En hiver, les pertes caloriques sont importantes et lorsque le temps est froid les oiseaux consacrent la journée à la recherche de nourriture. En dépit de leur plumage qui assure l’isolation contre le froid, les pertes énergétiques sont importantes : l’énergie quotidienne nécessaire pour une mésange bleue (poids moyen de 10 g) pour une température comprise entre – 10°C et + 10°C est d’environ 15 à 20 calories. L’énergie nécessaire pour un verdier d’Europe (poids moyen de 28 g), pour une amplitude thermique équivalente sera de 30 à 40 calories (source RSPB, 2009). Les insectes étant absents l’hiver, ces espèces changent de régime alimentaire et deviennent granivores pendant la mauvaise saison.
L’apport de graines et/ou de graisse à l’aide d’une mangeoire facilite la tâche aux oiseaux. Alors qu’ils doivent trouver de nombreuses graines, la durée du jour est courte et parfois les conditions météorologiques de gel prolongé ou de couverture neigeuse rendent leur quête difficile. La mangeoire permet de donner un coup de pouce aux oiseaux des jardins en apportant des graines riches en lipides ou de la graisse complémentaire. Mais en aucun cas la mangeoire n’a pour objectif de se substituer au régime alimentaire « naturel » des espèces. C’est une aide hivernale, très utile lors des épisodes de neige ou de froid prolongé, que vous pouvez mettre en place chez vous de de mi-novembre à fin mars. 

Les spécialistes

Si la majorité des oiseaux des jardins sont généralistes, voici deux espèces visibles en France aux régimes alimentaires particuliers : le cassenoix moucheté, magnifique corvidé inféodé aux montagnes et à la taïga se nourrit principalement des graines du pin cembro(3), mais si la nourriture vient à manquer, il adapte son régime alimentaire et peut se nourrir de châtaignes, de glands, de faînes (fruit du hêtre) et de fruits charnus. Cette espèce peut à l’occasion se montrer dans les jardins, en plaine, dans les vergers et les bois lors de déplacements appelés « invasions ». Ces invasions sont constituées d’individus en provenance du nord de l’Europe. En temps normal le cassenoix moucheté est sédentaire et c’est la pénurie de nourriture qui pousse les oiseaux vers l’Europe occidentale.
Même chose pour le bec croisé des sapins dont la morphologie du bec aux mandibules croisées lui permet d’extraire spécifiquement les graines des cônes de conifères. Cet oiseau peut apparaître dans les jardins lors de déplacements saisonniers, comme le cassenoix, en quête de nourriture.

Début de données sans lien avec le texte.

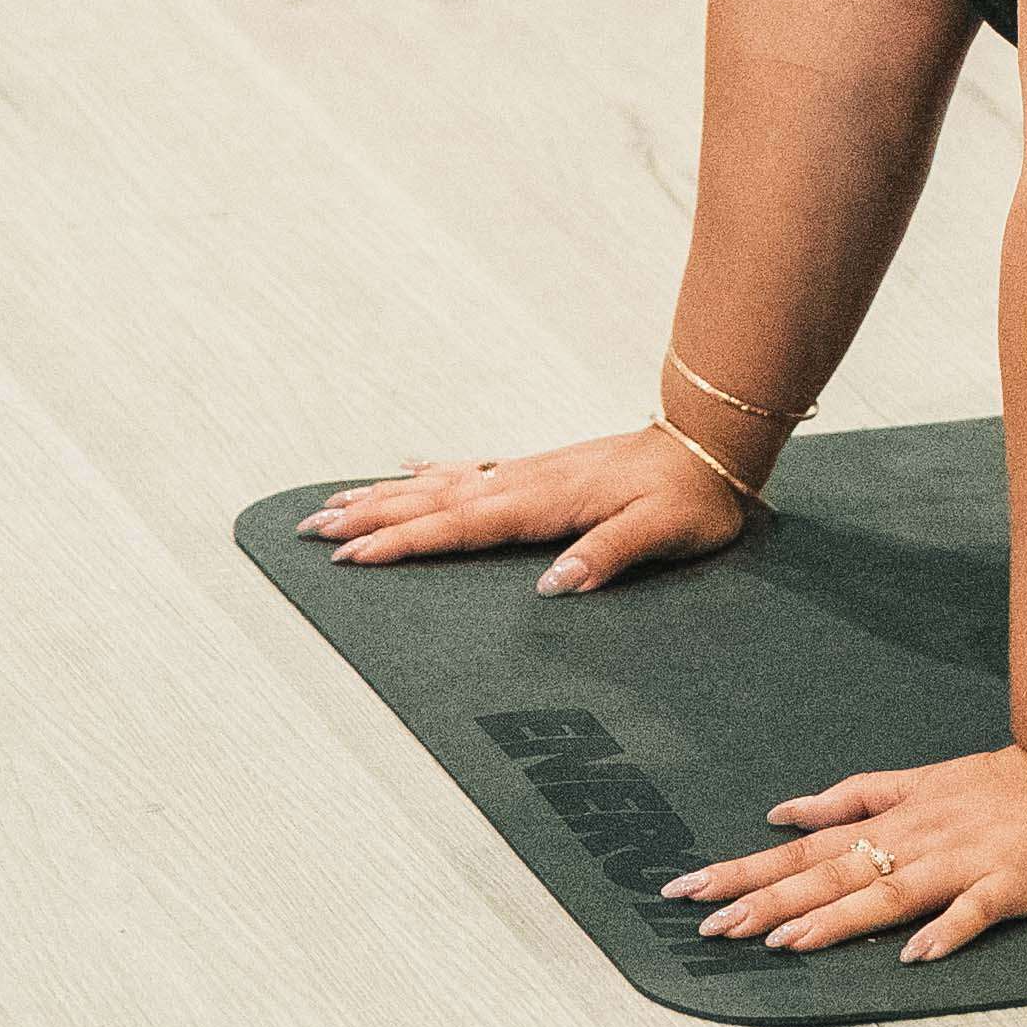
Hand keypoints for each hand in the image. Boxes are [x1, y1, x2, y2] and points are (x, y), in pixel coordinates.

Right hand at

Privilégier les plantations indigènes et préserver les petits habitats

Les oiseaux des jardins ayant un régime alimentaire éclectique, vous pourrez accueillir davantage d’espèces chez vous en diversifiant les petits habitats et en conservant ou en plantant des arbustes et des plantes indigènes utiles à leur alimentation. 

Retour au geste 

(1) Cleptoparasite : animal qui se nourrit aux dépens de la production ou des réserves accumulées par une autre espèce (miel produit par les abeilles, proies capturées, ou provisions mises de côté par les insectes coprophages ou nécrophages). Par exemple, les labbes sont les oiseaux de mer qui « volent » les poissons pêchés par les sternes arctiques en les « harcelant » en vol.

(2) Pinsons de Darwin : il s’agit de 14 espèces de passereaux du genre Geospiza, toutes réparties sur des îles différentes des Galápagos, mais issues d’une même espèce  originaire d’Amérique du sud, avec lesquelles Charles Darwin (1809-1882) a démontré sa théorie de la sélection naturelle et de la spéciation (formation de nouvelles espèces). Chaque pinson alors isolé sur son île a développé des caractéristiques morphologiques et des adaptations différentes en fonction des contraintes du milieu, de la nourriture disponible… pour former une espèce distincte.

(3) Pin cembro (Pinus cembra), conifère d'altitude des étages montagnard et subalpin des Alpes. Appelé aussi « Arole ».